● Required action:
Print the lines of the listing below verbatim from its first line through the line bearing "X4442507Y1434880D3*". Any pictures are to be omitted.

(Beginning of Source material)

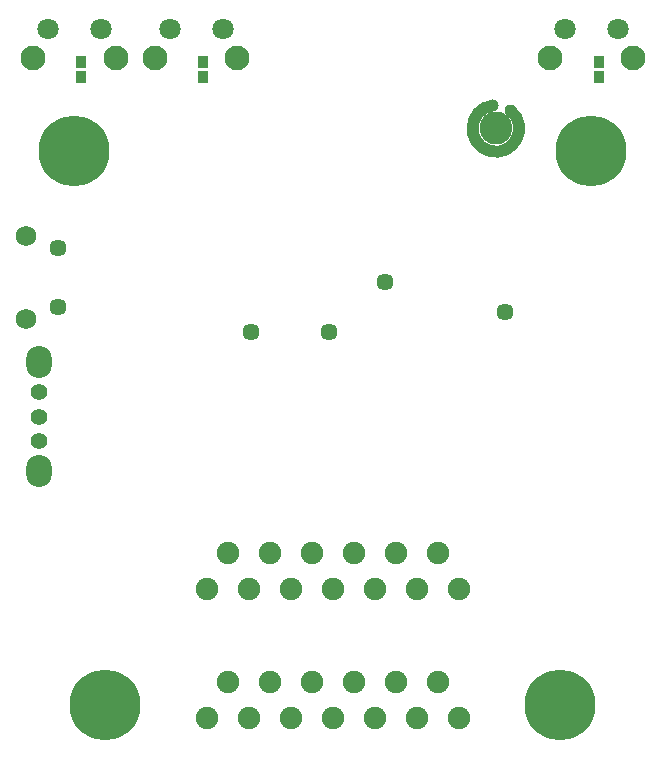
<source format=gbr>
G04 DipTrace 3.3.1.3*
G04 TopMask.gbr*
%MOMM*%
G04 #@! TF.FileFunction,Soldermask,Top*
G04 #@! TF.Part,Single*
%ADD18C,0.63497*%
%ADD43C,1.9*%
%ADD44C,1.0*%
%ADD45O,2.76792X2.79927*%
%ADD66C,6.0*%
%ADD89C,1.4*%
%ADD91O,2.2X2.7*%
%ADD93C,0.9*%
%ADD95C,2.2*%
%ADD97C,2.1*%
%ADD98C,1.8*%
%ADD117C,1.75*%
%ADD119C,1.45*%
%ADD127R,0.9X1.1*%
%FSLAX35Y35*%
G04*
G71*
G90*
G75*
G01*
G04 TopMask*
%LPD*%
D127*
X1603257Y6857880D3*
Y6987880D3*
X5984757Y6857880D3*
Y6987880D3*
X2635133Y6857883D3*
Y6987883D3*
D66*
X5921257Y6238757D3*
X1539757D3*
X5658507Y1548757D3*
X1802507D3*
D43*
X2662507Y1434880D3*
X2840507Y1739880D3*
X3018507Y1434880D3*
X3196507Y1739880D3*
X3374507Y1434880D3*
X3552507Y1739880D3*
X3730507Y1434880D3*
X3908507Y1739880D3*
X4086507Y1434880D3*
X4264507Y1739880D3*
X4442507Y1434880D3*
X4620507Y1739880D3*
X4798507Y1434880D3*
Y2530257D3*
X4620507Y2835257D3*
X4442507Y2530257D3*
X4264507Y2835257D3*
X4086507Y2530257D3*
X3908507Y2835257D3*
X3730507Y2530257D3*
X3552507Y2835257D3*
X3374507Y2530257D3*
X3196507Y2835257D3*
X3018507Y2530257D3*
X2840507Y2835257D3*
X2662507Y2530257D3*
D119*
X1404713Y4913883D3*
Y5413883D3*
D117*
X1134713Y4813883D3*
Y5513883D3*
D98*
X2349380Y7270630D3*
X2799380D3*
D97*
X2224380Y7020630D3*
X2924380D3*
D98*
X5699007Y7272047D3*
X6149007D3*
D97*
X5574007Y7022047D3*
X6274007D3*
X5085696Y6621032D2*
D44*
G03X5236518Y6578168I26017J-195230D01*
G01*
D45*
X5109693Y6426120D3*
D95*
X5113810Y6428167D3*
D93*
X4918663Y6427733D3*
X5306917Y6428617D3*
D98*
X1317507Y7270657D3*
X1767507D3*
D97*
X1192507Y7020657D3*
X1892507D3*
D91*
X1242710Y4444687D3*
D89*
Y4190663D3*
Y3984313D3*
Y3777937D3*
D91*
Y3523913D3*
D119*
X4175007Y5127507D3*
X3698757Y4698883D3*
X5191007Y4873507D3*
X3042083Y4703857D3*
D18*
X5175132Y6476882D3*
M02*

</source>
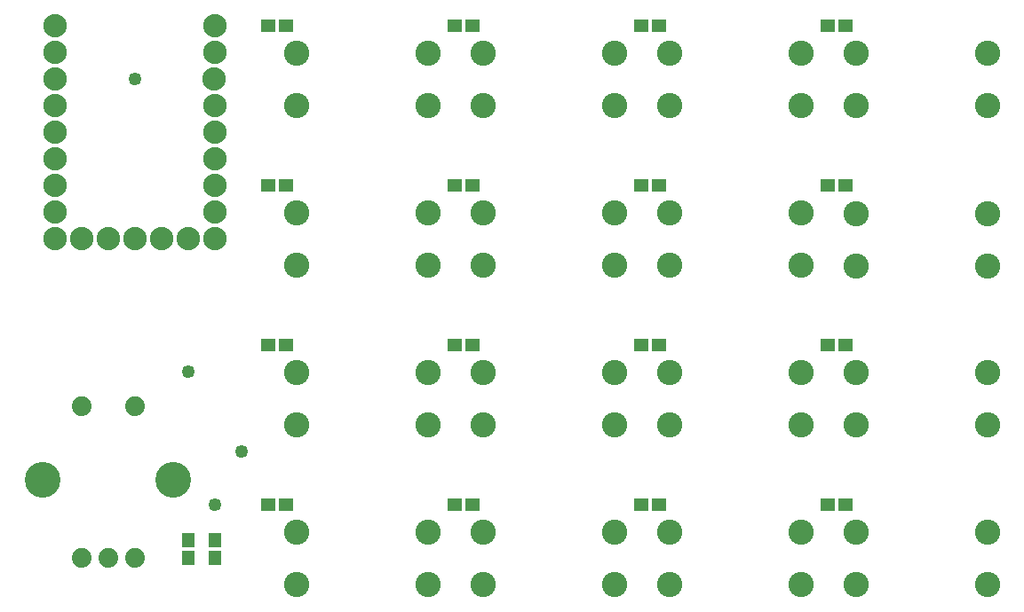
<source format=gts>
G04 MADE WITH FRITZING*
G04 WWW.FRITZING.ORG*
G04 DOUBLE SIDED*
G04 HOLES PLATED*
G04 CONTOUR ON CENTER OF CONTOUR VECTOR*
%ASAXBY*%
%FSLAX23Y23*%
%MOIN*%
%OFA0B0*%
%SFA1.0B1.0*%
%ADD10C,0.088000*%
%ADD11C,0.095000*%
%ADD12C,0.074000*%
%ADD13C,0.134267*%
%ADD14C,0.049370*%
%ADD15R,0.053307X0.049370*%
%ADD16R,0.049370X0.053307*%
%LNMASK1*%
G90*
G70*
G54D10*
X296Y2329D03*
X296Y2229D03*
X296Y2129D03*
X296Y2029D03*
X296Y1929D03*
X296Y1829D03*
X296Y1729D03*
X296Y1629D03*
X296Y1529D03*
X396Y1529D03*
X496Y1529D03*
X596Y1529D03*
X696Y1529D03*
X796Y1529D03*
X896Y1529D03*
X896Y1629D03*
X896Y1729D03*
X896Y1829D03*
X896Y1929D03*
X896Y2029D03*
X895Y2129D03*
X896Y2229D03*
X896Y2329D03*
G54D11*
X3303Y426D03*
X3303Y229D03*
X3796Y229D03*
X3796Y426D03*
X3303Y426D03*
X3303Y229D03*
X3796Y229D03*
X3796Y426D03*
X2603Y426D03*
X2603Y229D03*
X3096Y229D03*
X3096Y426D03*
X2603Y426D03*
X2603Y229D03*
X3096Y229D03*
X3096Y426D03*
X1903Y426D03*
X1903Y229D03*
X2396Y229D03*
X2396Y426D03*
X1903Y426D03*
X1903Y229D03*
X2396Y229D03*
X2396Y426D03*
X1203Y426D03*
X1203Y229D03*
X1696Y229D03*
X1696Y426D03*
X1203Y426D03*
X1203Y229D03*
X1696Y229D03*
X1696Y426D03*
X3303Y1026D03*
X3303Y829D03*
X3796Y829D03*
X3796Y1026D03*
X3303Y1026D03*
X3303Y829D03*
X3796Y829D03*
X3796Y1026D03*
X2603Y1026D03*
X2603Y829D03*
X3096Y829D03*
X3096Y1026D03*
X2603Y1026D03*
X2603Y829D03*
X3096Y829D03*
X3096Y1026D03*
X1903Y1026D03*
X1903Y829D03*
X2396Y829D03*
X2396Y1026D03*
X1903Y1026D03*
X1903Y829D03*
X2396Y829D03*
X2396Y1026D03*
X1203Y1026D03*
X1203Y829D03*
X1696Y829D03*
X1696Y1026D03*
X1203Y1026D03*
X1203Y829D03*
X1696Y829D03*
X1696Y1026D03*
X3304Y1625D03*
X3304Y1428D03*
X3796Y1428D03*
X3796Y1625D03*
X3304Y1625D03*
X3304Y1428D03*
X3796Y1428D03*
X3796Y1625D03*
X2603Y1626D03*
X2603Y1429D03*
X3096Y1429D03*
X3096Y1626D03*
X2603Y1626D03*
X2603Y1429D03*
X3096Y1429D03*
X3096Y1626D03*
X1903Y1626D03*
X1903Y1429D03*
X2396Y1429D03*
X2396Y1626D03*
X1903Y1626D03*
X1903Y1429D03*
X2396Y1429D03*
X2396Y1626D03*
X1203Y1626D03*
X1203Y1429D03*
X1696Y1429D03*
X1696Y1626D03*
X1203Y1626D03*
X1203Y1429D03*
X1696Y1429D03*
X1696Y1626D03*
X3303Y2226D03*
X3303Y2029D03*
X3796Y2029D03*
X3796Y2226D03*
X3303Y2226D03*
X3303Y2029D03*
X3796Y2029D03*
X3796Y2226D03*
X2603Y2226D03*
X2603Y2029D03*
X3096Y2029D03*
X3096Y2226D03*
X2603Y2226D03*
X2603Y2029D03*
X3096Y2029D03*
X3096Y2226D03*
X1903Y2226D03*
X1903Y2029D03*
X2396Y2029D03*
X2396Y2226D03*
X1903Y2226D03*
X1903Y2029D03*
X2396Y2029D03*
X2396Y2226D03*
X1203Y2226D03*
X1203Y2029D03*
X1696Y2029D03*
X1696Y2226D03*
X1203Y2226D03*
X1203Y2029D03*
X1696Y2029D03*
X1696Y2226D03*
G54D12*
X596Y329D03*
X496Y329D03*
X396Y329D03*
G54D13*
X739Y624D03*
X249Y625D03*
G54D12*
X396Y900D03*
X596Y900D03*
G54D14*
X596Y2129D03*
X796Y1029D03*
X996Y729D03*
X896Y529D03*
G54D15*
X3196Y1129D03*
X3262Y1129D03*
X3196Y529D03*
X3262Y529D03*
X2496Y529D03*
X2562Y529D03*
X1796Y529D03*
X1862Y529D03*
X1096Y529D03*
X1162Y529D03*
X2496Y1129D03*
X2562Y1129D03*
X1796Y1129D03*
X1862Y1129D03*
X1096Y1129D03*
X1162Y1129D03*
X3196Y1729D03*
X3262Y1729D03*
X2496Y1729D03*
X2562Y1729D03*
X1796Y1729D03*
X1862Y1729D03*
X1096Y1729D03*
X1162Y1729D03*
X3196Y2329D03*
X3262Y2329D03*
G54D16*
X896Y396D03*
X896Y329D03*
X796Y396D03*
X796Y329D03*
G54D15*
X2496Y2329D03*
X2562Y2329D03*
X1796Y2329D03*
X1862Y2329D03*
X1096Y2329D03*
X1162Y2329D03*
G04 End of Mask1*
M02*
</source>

(End of Source material)

● Solved exercise:
<source format=gbr>
G04 DipTrace 3.3.1.3*
G04 TopMask.gbr*
%MOMM*%
G04 #@! TF.FileFunction,Soldermask,Top*
G04 #@! TF.Part,Single*
%ADD18C,0.63497*%
%ADD43C,1.9*%
%ADD44C,1.0*%
%ADD45O,2.76792X2.79927*%
%ADD66C,6.0*%
%ADD89C,1.4*%
%ADD91O,2.2X2.7*%
%ADD93C,0.9*%
%ADD95C,2.2*%
%ADD97C,2.1*%
%ADD98C,1.8*%
%ADD117C,1.75*%
%ADD119C,1.45*%
%ADD127R,0.9X1.1*%
%FSLAX35Y35*%
G04*
G71*
G90*
G75*
G01*
G04 TopMask*
%LPD*%
D127*
X1603257Y6857880D3*
Y6987880D3*
X5984757Y6857880D3*
Y6987880D3*
X2635133Y6857883D3*
Y6987883D3*
D66*
X5921257Y6238757D3*
X1539757D3*
X5658507Y1548757D3*
X1802507D3*
D43*
X2662507Y1434880D3*
X2840507Y1739880D3*
X3018507Y1434880D3*
X3196507Y1739880D3*
X3374507Y1434880D3*
X3552507Y1739880D3*
X3730507Y1434880D3*
X3908507Y1739880D3*
X4086507Y1434880D3*
X4264507Y1739880D3*
X4442507Y1434880D3*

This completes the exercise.